DOI: https://doi.org/10.3389/fnmol.2013.00036
Abstract
Dysregulation of Ca2+ homeostasis is considered to contribute to the toxic action of the Alzheimer’s Disease (AD) associated Amyloid β-peptide (Aβ). Ca2+ fluxes across the plasma membrane and release from intracellular stores have both been reported to underlie the Ca2+ fluxes induced by Aβ42. Here, we investigated the contribution of Ca2+ release from the endoplasmic reticulum (ER) to the effects of Aβ42 upon Ca2+ homeostasis and the mechanism by which Aβ42 elicited these effects.

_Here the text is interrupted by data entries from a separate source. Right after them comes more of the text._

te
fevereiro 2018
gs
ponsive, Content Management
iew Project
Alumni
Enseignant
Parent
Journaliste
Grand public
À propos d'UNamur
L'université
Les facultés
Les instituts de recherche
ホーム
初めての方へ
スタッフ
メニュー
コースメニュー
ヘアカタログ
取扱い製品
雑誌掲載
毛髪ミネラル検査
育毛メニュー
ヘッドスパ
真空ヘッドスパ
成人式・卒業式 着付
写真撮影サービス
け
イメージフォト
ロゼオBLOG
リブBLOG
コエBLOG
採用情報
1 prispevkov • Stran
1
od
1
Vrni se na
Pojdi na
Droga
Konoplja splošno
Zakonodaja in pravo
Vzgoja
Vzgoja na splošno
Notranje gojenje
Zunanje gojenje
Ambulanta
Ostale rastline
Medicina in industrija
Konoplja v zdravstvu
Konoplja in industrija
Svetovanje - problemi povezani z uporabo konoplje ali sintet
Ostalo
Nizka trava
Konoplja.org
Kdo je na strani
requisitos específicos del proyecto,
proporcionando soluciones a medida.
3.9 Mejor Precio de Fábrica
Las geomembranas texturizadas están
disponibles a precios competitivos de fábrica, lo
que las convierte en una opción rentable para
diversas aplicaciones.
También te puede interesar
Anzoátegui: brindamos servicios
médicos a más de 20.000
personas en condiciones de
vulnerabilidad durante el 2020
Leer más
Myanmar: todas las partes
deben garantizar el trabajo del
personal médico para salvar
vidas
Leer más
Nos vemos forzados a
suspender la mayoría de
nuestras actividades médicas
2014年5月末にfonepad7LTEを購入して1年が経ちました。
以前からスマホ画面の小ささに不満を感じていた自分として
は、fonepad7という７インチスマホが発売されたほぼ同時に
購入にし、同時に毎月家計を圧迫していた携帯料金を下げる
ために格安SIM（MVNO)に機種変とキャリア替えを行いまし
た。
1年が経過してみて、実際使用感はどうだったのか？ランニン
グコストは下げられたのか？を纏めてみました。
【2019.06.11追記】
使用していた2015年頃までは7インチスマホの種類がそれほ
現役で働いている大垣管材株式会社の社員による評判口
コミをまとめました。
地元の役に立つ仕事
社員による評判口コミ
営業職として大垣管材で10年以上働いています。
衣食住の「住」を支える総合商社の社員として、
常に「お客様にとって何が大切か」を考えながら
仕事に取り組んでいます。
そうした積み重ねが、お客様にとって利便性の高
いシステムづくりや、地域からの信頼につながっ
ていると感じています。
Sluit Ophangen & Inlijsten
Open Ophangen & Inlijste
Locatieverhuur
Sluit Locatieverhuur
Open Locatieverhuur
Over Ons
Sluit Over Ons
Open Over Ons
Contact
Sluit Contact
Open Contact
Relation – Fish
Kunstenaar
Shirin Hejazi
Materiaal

Consistent with previous reports, application of soluble oligomeric forms of Aβ42 exhibited Ca2+ mobilizing properties. The Aβ42-stimulated Ca2+ signals persisted in the absence of extracellular Ca2+ indicating a significant contribution of Ca2+ release from the ER Ca2+ store to the generation of these signals. Moreover, inositol 1,4,5-trisphosphate (InsP3) signaling contributed to Aβ42-stimulated Ca2+ release. The Ca2+ mobilizing effect of Aβ42 was also observed when applied to permeabilized cells deficient in InsP3 receptors revealing an additional direct effect of internalized Aβ42 upon the ER, and a mechanism for induction of toxicity by intracellular Aβ42.